Let's take two elements from that array, and call them a and b. Now let's double and triple both of them until they're equal:
a * 2^i * 3^j == b * 2^m * 3^n
From this we can conclude that this works if (by simple transformation of above equation)
a / (2^m * 3^n) == b / (2^i * 3^j)
At first, this might not seem helpful. But remember that every number can be represented as the product of its prime factors:
c = 2^u * 3^v * 5^w * 7^x * 11^y * ...
(u, v, w, ... may be 0)
Now applying that to the previous equation, if we make m and n equal to the number of 2s and 3s (uand v) all that remains from a would be the product of all its prime factors expect 2 and 3. Do the same with b and then compare the results.
Now putting that into an algorithm (and applying it to more numbers) isn't so difficult (though we need to take care because we surely don't want to compute all prime factors of all elements).
Take the first element
Divide by 2 until it's no longer dividable by 2
Same but for 3
Save that as value to compare against
Take the next element
Divide by 2 as long as it's dividable by 2
Same for 3
Compare result to saved value, if different return false
Else, if there are elements left, GOTO 5.
If no elements are left, return true
Do you mean least common multiple?
If the numbers aren´t huge, you could calculate the (prime) factorization for each,
remove all 2´s and 3´s, and compare the sorted rest.
Example 1:
Numbers: 2 12 6
Factorization: (2) (2*2*3) (2*3)
2 and 3 removed: () () ()
Everything equal: Yes, so this numbers can be made equal
Example 2:
Numbers: 4 14
Factorization: (2*2) (2*7)
2 and 3 removed: () (7)
Everything equal: No, so this numbers can´t be made equal
Basically, for each number you´re calulating the remainder if you divide it by 2 and/or 3
as often as possible. If The remainders are equal...
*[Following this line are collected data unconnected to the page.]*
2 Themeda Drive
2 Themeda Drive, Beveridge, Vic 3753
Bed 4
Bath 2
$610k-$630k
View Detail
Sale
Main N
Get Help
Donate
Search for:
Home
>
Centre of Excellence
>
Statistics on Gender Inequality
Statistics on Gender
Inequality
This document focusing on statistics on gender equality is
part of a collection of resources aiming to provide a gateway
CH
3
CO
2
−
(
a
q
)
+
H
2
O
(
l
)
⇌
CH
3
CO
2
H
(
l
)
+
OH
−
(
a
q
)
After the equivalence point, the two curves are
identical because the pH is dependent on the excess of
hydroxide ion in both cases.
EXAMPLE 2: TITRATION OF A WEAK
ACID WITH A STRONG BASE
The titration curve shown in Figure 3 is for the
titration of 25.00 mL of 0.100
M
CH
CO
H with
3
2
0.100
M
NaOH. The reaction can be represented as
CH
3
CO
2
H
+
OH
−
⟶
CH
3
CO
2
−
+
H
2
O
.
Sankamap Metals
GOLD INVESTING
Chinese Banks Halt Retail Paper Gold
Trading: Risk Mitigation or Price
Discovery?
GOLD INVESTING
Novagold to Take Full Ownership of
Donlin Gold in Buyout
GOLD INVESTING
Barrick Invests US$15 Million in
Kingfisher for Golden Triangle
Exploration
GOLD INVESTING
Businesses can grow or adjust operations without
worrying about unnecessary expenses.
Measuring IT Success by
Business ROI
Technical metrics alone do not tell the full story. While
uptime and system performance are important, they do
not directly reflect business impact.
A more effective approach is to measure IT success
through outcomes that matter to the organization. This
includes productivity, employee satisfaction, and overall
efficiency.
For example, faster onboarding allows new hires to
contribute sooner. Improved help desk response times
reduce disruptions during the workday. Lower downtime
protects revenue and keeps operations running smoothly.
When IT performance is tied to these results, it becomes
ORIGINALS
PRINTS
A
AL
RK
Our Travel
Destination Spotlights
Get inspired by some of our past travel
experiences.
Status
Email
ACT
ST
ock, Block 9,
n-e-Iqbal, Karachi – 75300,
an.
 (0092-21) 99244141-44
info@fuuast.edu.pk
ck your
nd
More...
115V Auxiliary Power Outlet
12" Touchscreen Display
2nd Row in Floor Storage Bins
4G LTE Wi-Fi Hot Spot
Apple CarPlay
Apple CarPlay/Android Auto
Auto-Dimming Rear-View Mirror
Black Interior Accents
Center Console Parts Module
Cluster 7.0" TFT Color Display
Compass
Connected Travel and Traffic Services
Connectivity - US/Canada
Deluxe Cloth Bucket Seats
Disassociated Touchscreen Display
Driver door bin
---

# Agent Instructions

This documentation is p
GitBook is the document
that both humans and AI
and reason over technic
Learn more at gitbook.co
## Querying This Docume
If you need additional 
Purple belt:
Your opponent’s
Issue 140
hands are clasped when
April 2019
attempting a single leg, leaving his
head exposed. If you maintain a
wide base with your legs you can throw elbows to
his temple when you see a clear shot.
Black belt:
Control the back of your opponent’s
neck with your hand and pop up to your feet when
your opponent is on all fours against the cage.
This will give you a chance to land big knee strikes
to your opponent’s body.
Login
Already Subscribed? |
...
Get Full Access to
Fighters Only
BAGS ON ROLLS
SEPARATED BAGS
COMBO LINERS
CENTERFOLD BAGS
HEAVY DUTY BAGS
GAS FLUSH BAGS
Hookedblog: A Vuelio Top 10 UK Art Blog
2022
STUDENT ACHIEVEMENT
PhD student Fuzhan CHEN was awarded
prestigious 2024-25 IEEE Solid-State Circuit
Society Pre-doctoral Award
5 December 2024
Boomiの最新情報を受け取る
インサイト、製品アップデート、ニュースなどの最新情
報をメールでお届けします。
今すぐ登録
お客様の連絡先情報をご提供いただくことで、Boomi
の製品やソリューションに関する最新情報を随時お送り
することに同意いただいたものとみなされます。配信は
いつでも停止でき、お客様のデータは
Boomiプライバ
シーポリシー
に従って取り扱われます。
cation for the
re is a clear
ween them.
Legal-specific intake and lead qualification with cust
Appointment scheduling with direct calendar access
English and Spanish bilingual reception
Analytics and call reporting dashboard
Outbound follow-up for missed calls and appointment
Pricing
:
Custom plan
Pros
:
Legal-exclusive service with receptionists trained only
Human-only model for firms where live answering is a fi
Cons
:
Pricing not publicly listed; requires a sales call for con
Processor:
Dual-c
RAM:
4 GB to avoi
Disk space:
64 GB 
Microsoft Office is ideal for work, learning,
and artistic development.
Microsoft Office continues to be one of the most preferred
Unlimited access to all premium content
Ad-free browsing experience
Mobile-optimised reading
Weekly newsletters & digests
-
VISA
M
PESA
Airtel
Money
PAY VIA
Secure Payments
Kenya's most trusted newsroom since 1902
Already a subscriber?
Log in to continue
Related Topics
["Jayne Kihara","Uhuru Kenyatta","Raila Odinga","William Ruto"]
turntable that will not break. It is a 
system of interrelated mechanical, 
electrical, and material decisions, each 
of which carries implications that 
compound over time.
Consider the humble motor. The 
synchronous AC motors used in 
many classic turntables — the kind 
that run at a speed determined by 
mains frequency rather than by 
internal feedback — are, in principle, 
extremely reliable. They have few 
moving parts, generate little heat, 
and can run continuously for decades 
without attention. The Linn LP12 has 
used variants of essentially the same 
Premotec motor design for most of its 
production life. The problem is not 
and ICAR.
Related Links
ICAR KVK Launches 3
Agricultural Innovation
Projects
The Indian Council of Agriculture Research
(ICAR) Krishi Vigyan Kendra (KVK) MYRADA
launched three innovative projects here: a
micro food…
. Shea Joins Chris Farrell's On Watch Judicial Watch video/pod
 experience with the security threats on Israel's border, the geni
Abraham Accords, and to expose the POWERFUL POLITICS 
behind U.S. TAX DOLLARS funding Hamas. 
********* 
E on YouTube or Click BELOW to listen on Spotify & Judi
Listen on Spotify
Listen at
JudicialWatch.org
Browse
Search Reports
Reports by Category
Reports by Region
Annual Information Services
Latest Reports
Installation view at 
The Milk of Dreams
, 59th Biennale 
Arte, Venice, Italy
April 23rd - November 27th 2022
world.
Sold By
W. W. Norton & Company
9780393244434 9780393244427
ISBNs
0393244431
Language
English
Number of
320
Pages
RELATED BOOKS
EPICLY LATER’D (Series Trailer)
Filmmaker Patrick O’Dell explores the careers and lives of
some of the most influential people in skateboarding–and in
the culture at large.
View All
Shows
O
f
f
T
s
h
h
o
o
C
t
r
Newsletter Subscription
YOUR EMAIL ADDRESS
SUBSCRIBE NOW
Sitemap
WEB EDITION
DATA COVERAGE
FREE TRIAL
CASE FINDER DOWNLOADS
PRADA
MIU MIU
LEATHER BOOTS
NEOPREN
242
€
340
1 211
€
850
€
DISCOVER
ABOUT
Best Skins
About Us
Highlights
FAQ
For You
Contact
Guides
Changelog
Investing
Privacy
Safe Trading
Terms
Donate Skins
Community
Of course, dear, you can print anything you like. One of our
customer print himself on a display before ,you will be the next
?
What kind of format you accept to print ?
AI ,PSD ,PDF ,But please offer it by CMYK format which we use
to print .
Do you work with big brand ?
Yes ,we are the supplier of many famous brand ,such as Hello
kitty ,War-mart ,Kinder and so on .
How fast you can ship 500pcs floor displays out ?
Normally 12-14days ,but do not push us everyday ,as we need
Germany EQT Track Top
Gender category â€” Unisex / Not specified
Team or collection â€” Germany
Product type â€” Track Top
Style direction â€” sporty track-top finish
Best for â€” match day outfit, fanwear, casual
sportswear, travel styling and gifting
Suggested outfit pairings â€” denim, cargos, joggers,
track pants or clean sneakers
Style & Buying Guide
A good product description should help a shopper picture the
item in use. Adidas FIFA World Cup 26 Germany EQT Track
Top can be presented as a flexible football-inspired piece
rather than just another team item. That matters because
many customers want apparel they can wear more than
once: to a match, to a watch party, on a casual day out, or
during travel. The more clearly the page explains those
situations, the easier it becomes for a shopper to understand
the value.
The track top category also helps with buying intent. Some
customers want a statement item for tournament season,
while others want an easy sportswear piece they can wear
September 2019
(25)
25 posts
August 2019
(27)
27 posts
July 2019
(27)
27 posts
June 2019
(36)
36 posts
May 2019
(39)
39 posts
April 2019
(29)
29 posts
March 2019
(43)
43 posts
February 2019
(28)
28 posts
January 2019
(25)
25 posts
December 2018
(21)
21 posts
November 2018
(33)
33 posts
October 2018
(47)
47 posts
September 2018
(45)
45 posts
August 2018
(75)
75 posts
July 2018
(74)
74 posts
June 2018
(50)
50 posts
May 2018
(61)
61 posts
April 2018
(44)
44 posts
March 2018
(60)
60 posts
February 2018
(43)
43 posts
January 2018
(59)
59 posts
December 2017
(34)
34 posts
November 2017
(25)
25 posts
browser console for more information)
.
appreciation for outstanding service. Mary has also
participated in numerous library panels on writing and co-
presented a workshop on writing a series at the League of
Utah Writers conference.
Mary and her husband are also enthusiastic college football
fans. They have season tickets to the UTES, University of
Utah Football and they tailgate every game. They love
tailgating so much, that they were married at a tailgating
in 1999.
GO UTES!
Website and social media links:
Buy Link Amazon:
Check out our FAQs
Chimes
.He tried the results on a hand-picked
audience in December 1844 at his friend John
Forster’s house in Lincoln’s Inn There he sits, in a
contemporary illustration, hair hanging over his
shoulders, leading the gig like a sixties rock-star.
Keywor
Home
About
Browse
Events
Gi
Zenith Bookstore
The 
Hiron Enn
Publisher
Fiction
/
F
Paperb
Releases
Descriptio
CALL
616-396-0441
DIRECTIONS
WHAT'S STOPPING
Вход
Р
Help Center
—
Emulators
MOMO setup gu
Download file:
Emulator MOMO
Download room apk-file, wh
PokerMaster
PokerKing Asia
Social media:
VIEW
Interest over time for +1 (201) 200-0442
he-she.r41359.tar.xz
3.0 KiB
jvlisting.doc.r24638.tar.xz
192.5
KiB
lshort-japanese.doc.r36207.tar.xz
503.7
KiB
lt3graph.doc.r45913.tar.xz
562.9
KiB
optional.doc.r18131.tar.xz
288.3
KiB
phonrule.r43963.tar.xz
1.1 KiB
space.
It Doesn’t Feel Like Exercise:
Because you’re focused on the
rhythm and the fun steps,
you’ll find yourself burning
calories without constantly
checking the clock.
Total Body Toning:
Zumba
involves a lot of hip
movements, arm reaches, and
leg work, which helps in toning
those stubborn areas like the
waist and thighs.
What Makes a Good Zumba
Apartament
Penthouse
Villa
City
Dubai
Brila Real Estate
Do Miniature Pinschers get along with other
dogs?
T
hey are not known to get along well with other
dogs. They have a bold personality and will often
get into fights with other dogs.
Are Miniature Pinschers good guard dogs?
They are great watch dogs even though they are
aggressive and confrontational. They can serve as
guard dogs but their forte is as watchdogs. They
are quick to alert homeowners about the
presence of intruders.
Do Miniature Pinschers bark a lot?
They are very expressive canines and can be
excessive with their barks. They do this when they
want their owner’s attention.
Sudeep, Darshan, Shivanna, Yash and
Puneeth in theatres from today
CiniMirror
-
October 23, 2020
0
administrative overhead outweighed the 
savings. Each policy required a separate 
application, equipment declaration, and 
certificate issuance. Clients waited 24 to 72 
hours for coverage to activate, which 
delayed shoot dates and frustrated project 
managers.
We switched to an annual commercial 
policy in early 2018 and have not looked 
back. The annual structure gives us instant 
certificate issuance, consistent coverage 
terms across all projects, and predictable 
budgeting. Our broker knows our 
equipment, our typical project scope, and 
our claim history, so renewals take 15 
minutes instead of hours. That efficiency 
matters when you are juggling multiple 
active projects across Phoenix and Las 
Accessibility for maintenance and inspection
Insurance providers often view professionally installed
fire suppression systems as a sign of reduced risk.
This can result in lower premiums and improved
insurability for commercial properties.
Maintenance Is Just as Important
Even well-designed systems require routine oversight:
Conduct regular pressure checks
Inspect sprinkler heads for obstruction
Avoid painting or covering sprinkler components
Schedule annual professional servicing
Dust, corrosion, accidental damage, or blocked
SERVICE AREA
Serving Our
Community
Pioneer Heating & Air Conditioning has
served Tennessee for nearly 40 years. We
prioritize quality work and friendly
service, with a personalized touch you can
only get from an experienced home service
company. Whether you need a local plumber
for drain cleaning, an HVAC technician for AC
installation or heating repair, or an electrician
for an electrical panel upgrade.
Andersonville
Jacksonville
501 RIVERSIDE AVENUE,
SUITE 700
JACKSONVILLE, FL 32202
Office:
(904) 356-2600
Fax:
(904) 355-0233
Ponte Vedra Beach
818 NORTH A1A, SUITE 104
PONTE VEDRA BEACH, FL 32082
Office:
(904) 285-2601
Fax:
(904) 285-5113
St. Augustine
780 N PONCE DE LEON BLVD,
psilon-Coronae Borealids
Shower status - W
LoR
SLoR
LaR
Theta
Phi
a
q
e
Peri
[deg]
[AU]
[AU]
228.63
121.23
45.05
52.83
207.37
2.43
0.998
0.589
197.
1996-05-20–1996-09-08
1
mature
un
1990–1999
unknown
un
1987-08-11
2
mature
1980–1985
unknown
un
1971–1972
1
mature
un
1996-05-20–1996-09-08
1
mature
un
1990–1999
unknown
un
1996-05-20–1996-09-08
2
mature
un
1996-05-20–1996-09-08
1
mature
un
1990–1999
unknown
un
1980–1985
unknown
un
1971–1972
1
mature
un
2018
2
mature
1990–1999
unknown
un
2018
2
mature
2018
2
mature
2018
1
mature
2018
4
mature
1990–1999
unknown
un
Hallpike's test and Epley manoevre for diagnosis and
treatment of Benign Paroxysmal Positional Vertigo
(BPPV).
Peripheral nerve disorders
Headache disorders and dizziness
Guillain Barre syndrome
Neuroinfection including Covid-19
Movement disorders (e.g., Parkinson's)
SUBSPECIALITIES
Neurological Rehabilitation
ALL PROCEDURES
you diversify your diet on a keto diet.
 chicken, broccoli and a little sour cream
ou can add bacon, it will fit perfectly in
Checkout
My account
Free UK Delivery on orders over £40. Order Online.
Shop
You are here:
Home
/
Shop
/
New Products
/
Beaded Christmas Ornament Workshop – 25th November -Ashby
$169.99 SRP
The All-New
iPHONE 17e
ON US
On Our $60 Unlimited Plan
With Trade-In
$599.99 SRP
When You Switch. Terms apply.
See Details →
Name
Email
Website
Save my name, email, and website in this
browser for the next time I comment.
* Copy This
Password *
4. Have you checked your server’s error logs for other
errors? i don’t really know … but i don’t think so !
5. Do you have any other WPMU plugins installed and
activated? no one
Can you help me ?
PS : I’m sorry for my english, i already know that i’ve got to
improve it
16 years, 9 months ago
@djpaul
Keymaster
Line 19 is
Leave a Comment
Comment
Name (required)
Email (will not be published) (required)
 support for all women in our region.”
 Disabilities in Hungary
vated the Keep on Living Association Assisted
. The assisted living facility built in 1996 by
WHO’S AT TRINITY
Take each number in the array and remove all factors 2 and 3 from it in O(n log n). Then check if all the numbers in the array are equal.
Example code:
#include <iostream>
using namespace std;
int remove2And3(int x) {
while(x%2==0) x/=2;
while(x%3==0) x/=3;
return x;
}
int main() {
int n;
while(cin >> n) {
int first; cin >> first;
first = remove2And3(first);
bool answer = true;
for(int i=1; i<n; i++) {
int other; cin >> other;
other = remove2And3(other);
answer &= first == other;
}
cout << (answer ? "YES" : "NO") << endl;
}
}
Try to divided every numbers until it divisible by 2 or 3 and put it on to set
and finally check set size is equal to 1 or not, if set size is 1 then yes otherwise no.
Here below is c++ solution:
#include <iostream>
#include <set>
int main()
{
int tc, num;
std::set<int> ss;
while (std::cin >> tc) {
for (int i = 0; i < tc; i++) {
std::cin >> num;
while (num%2 == 0 || num % 3 == 0) {
if (num % 2 == 0)
num /= 2;
else if (num % 3 == 0)
num /= 3;
}
ss.insert(num);
}
if (ss.size() == 1)
std::cout << "Yes" << std::endl;
else std::cout << "No" << std::endl;
ss.clear();
}
return 0;
}
The line, each item can be doubled or tripled implies that you can multiply every number any number of times by 2 and 3. The ramifications of this are that the prime factorization of the number won't change, except the powers of 2 and 3. The corollary from this is that if two numbers have the same prime factorization, differing only in the powers of 2 and 3, they can be made equal. To clarify, my interpretation of making two numbers equal is that those two numbers multiplied by different number of 2s and 3s can be made equal to each other.
A simple function to check this on two numbers is as follows:
bool check(int a, int b)
{
while (a%2 == 0)
a = a/2;
while (a%3 == 0)
a = a/3;
while (b%2 == 0)
b = b/2;
while (b%3 == 0)
b = b/3;
return (a == b);
}
You can easily extend this to checking for an entire array.
Isn't that common divider problem? Just see if you can find bigger number that can produce integer in division by any of given numbers.
So having {2,3,5} array you could say yes, for something like 30.
Divide the element by itself from second index to last and multiply by first element.
Ex: array [2, 3, 4, 7, ...]
So now [2, 3/3 *2, 4/4 * 2, 7 / 7 * 2...]
If element is zero don't divide just add first element.